There’s a level-slip here, which is more common in discussions of algorithmic probability than I realized when I wrote as if it was an obvious nitpick.
There are two ways to point at the Solomonoff prior: the operational way (Solomonoff’s original idea) and the denotational way (called a “universal mixture”). These are shown equivalent by (Hutter et al., 2011). I’ll try to explain the confusion in both ways.

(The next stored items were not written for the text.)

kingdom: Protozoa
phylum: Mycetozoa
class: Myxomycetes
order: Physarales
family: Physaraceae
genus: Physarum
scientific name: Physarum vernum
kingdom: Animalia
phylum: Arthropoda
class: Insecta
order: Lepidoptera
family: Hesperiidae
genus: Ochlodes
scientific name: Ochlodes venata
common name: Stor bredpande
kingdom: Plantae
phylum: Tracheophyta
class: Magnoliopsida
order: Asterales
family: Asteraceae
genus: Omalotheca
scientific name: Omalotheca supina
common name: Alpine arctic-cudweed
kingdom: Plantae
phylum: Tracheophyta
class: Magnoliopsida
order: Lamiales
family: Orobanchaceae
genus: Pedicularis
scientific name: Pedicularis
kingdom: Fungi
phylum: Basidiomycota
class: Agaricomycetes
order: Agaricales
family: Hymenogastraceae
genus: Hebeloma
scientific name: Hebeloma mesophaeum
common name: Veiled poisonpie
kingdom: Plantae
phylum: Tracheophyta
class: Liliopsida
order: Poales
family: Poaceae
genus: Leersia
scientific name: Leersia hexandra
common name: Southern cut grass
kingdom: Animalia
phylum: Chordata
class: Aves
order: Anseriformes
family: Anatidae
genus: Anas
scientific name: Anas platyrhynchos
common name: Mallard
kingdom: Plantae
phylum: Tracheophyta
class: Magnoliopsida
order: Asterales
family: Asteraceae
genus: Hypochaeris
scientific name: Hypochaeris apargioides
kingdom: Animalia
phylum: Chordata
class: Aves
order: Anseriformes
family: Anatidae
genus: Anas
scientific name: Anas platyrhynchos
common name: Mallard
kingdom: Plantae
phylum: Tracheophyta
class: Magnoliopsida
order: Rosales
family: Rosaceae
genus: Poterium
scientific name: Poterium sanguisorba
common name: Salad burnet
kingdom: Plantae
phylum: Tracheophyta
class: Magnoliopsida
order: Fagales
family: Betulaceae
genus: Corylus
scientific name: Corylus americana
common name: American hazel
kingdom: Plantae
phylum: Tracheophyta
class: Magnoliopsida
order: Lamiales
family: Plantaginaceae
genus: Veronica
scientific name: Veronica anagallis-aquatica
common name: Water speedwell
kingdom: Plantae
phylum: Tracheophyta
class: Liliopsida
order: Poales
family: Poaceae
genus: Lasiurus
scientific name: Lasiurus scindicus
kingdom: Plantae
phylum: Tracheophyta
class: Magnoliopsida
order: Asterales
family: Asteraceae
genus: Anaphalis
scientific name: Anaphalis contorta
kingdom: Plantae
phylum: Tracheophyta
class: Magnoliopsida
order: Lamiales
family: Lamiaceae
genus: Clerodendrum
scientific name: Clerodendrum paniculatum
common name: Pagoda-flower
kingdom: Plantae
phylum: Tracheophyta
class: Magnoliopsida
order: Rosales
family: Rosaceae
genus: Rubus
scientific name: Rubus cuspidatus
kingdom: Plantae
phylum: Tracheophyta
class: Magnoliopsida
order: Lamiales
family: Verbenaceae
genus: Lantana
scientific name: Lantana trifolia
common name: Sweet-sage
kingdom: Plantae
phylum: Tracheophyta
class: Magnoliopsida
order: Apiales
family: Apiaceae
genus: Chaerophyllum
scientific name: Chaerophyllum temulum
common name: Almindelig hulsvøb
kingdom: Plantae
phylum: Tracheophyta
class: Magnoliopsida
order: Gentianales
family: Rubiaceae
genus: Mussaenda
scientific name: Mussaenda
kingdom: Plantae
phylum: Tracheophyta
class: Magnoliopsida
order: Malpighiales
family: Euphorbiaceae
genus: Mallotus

Operationally, we’re going to feed an infinite stream of fair coin-flips into a universal monotone Turing machine, and then measure the distribution of the output. What we do not do is take the random noise that we’re about to feed into the Turing machine and apply a halting-oracle to it to make sure it encodes a computable function before running it. We just run it. Each such “hypothesis” may halt eventually, or it may produce output forever, or it may infinite-loop after producing some output. As a Solomonoff inductor, we’re going to have infinite patience and consider all the output it produces before either halting or infinite-looping. This is the sense in which a hypothesis doesn’t have to be “computable” to be admissible, it just has to be “a program”.
Denotationally, we’re going to mix over a computable enumeration of lower semicomputable semimeasures. (This is the perspective I prefer, I think, but it’s equivalent.) So in a really precise way, the hypotheses have to be semicomputable, which is a strictly larger set than being computable, and, in fact, the universal mixture itself is semicomputable (even though it is uncomputable).
This is why it’s not inconsistent to imagine Solomonoff inductors showing up as hypotheses inside Solomonoff induction.
Just realized that’s not UAI. Been looking for this source everywhere, thanks.
Ok I understand that although I never did find a proof that they are equivalent in UAI. If you know where it is, please point it out to me.
I still think that solomonoff induction assigns 0 to uncomputable bit strings, and I don’t see why you don’t think so.
Like the outputs of programs that never halt are still computable right? I thought we were just using a “prints something eventually oracle” not a halting oracle.